Ms. LaFont urges: “It’s better to address what’s similar with all Americans. It’s not good to differentiate.” Ms. Stroup adds: “Our country is not a racist country. We have to teach to respect each other. We have civil rights laws that protect everyone from discrimination. We need to teach civics, love and respect. We need to teach how to be color blind.”

Their desires for unity and homogeneity, and for mutual respect, are a contradiction and an impossibility. Aside from a shared citizenship, which implies acceptance of the Constitution, the rule of law and equality under the law, little else defines Americans. We are additionally defined by our race, religion, national origin, etc. So mutual respect requires individuals to respect others different from themselves. Disrespect desires blacks, Jews or Palestinians to assimilate or to suppress or conceal racial, religious or national origin aspects of their identity. The only people who want erasure of nonwhite, non-Christian, non-American origin aspects of identity are bigots. Ms. LaFont and Ms. Stroud want standards which, by stressing similarities and eliding differences, desire the erasure of such aspects. What they want will result in a social studies curriculum that enables white, Christian, native-born children to grow up to be bigots and all others to be their victims. This would be the academic equivalent of ethnic cleansing.

H.E.L.P.

This postmortem of a case involving a 75-year-old women who went missing from her home in Hillsboro last September sheds light on the bounds of law enforcement’s capacity to respond, especially in large rural jurisdictions such as Sierra County, and underscores the critical role the public, as well as concerned family and friends, can play in assisting a missing person’s search.

Reader Jane Debrott of Hillsboro commented: Thank you for your article on the tragic loss of Betsey. I am a resident of Hillsboro, a friend of Rick and Betsey, and a member of H.E.L.P. The thing that most distresses me now, is the emphasis on Rick’s mis-naming of the color of their car. I fear that this fact will cause Rick to feel that if he had only gotten the facts right, Betsey may have been rescued before it was too late. The incident was a series of unavoidable events, out of everyone’s control, and we will never know what place the correct color of her car may have had in the outcome. It breaks my heart to think that Rick has had one more thing added to his “what ifs” concerning this incident.
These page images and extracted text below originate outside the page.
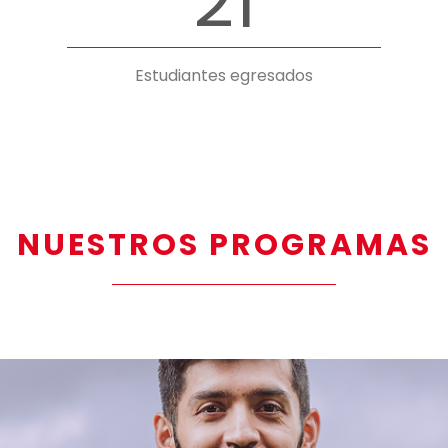
21
Estudiantes egresados
NUESTROS PROGRAMAS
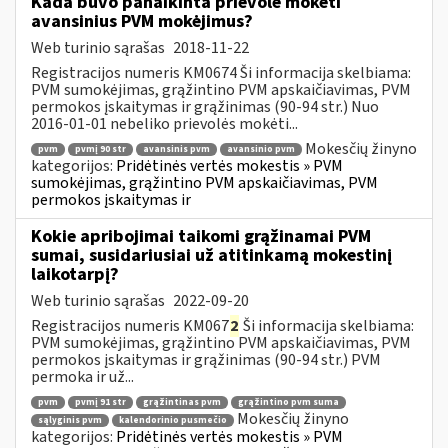
Kada buvo panaikinta prievolė mokėti
avansinius PVM mokėjimus?
Web turinio sąrašas
2018-11-22
Registracijos numeris KM0674 Ši informacija skelbiama:
PVM sumokėjimas, grąžintino PVM apskaičiavimas, PVM
permokos įskaitymas ir grąžinimas (90-94 str.) Nuo
2016-01-01 nebeliko prievolės mokėti...
Mokesčių žinyno
pvm
pvmį 90 str
avansinis pvm
avansinio pvm
kategorijos:
Pridėtinės vertės mokestis » PVM
sumokėjimas, grąžintino PVM apskaičiavimas, PVM
permokos įskaitymas ir
Kokie apribojimai taikomi grąžinamai PVM
sumai, susidariusiai už atitinkamą mokestinį
laikotarpį?
Web turinio sąrašas
2022-09-20
Registracijos numeris KM067
2
Ši informacija skelbiama:
PVM sumokėjimas, grąžintino PVM apskaičiavimas, PVM
permokos įskaitymas ir grąžinimas (90-94 str.) PVM
permoka ir už...
pvm
pvmį 91 str
grąžintinas pvm
grąžintino pvm suma
Mokesčių žinyno
sąlyginis pvm
kalendorinio pusmečio
kategorijos:
Pridėtinės vertės mokestis » PVM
Diana Tittle responded: Dear Jane, the Sun undertook this investigation at the request of a Hillsboro resident concerned about the town’s inability to mount a prompt, coordinated response to the disappearance of a neighbor. From the beginning, I shared your concern about how our findings might affect Betsy’s family and friends. After I completed my research and began writing, I weighed each detail I eventually chose to include against my desire to cause no pain and the public’s right to know about the strengths and limitations of law enforcement’s response and the public’s need to know about how to be of meaningful assistance.

There was information I withheld about the state police investigation and the recovery. But I decided to include the issue of the car’s color because the individuals who spotted Betsy’s car emphasized how its color had been key to their identification of it as the vehicle described in Betsy’s Silver Alert. Because the misinformation was corrected within a couple of hours, I also included in this story the following editorial comment meant to put the error in perspective: “The fact that law enforcement throughout the state was on the lookout in the crucial early hours after Betsy’s disappearance for an elderly woman driving a “light blue” instead of a “silver” Accord would, in retrospect, likely not have changed the outcome of the search” [emphasis added].

I would also point to the story’s overarching conclusion about the inadvisability of assigning blame for what happened: “In this case, a perfect storm of unfortunate circumstances, many of them beyond human control, hindered the search that it would fall to Hamilton’s department to lead.”

It is my hope that any pain caused by my reporting will eventually be outweighed by its contribution to a better community understanding of what it will take in the future to mount a successful missing person’s search in rural Sierra County.